GitDiagram is released under the MIT License, which is a permissive open-source license with no copyleft restrictions. You can use it commercially, modify the source, redistribute it, and include it in proprietary systems without any obligation to open-source your own code. The only requirement is that the copyright notice and license text be preserved in copies or substantial portions of the software.

Running GitDiagram yourself requires a Bun environment and an AI provider API key at minimum. The simplest self-hosted configuration uses only the Next.js Route Handlers backend, which deploys as a standard Vercel project with environment variables for your OpenAI (or OpenRouter or Atlas Cloud) key.
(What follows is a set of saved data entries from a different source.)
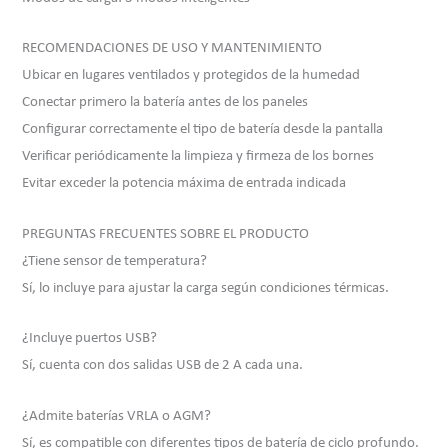
RECOMENDACIONES DE USO Y MANTENIMIENTO
Ubicar en lugares ventilados y protegidos de la humedad
Conectar primero la batería antes de los paneles
Configurar correctamente el tipo de batería desde la pantalla
Verificar periódicamente la limpieza y firmeza de los bornes
Evitar exceder la potencia máxima de entrada indicada
PREGUNTAS FRECUENTES SOBRE EL PRODUCTO
¿Tiene sensor de temperatura?
Sí, lo incluye para ajustar la carga según condiciones térmicas.
¿Incluye puertos USB?
Sí, cuenta con dos salidas USB de 2 A cada una.
¿Admite baterías VRLA o AGM?
Sí, es compatible con diferentes tipos de batería de ciclo profundo.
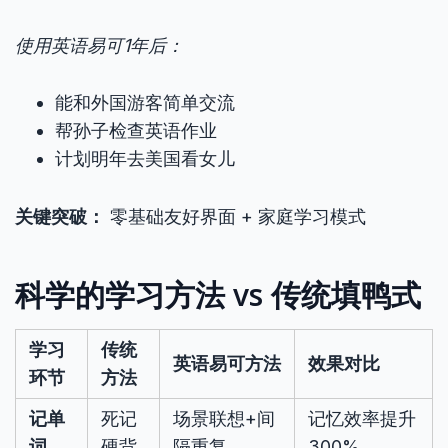
使用英语易可1年后：
能和外国游客简单交流
帮孙子检查英语作业
计划明年去美国看女儿
关键突破：
零基础友好界面 + 家庭学习模式
科学的学习方法 vs 传统填鸭式
学习
传统
英语易可方法
效果对比
环节
方法
记单
死记
场景联想+间
记忆效率提升
词
硬背
隔重复
300%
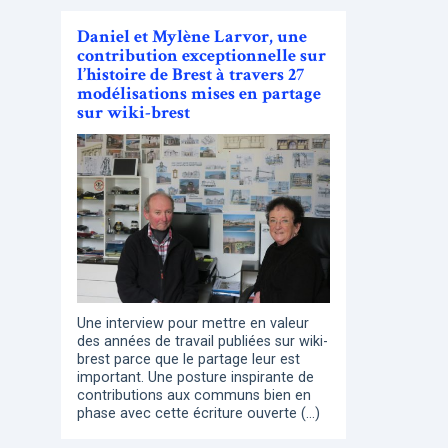
Daniel et Mylène Larvor, une
contribution exceptionnelle sur
l’histoire de Brest à travers 27
modélisations mises en partage
sur wiki-brest
Une interview pour mettre en valeur
des années de travail publiées sur wiki-
brest parce que le partage leur est
important. Une posture inspirante de
contributions aux communs bien en
phase avec cette écriture ouverte (…)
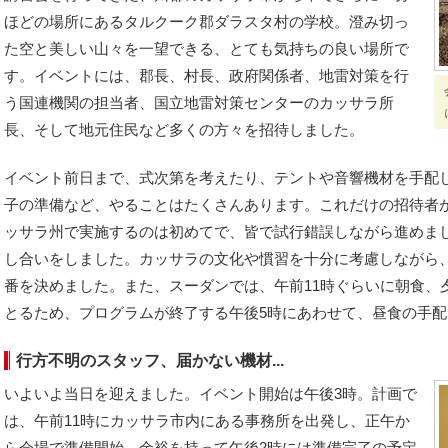
ほどの場所にあるタルクーク郡ダラスタ村の学校。澄み切っ
た空と美しい山々を一望できる、とても気持ちの良い場所で
す。イベントには、郡長、村長、政府関係者、地雷対策を行
う国連機関の担当者、国立地雷対策センターのカッサラ所
長、そして地元住民など多くの方々を招待しました。
イベント前日まで、式次第を考えたり、テントや音響機材を手配
子の準備など、やることはたくさんあります。これだけの招待者が
ッサラ州で実施するのは初めてで、皆で試行錯誤しながら進めま
し合いをしました。カッサラの文化や慣習を十分に考慮しながら
番を決めました。また、スーダンでは、午前11時ぐらいに朝食、
とるため、プログラムが終了する午後5時にあわせて、昼食の手
行方不明のスタッフ、届かない機材...
いよいよ当日を迎えました。イベント開始は午後3時。計画で
は、午前11時にカッサラ市内にある事務所を出発し、正午か
ら会場で準備開始。余裕を持って午後2時には準備完了の予定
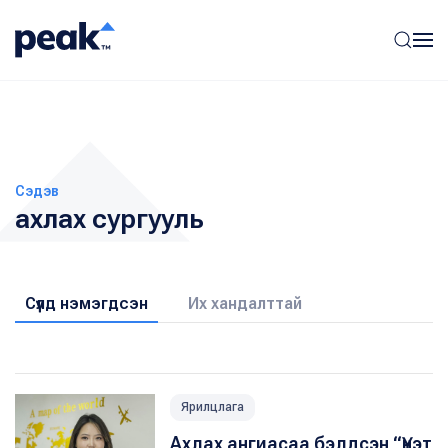
Сэдэв
ахлах сургууль
Сүүлд нэмэгдсэн
Их хандалттай
Ярилцлага
Ахлах ангиасаа бэлдсэн “Үнэт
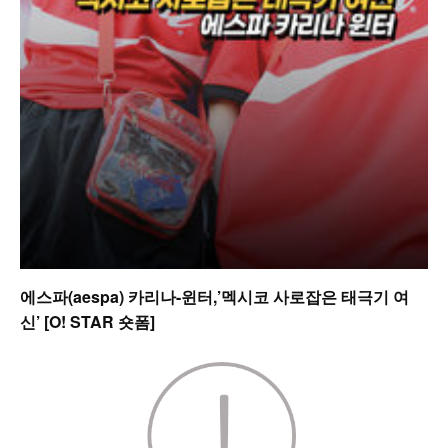
에스파(aespa) 카리나-윈터,’멕시코 사로잡은 태극기 여
신’ [O! STAR 숏폼]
Adding the FastAPI backend for production parity requires Python 3.14 and uv — versions pinned to specific patch releases — plus a Bun installation for the Mermaid validation sidecar. Docker Compose is provided for local development parity. You are responsible for provisioning and maintaining your own Cloudflare R2 bucket (for diagram artifact storage), Upstash Redis instance (for quota and failure tracking), and the Railway deployment for the FastAPI backend if you choose the production-style path.

Compared to the hosted version at gitdiagram.com, a self-hosted deployment gives you full control over AI provider choice and model selection, no shared daily quota limits, and the ability to diagram private repositories without sending any data to a third-party hosted service. What you give up is the zero-configuration experience: you handle your own uptime, deploy updates manually, and manage API keys and infrastructure costs directly. There is no paid support tier or SLA for the open-source project; community support happens through GitHub Issues.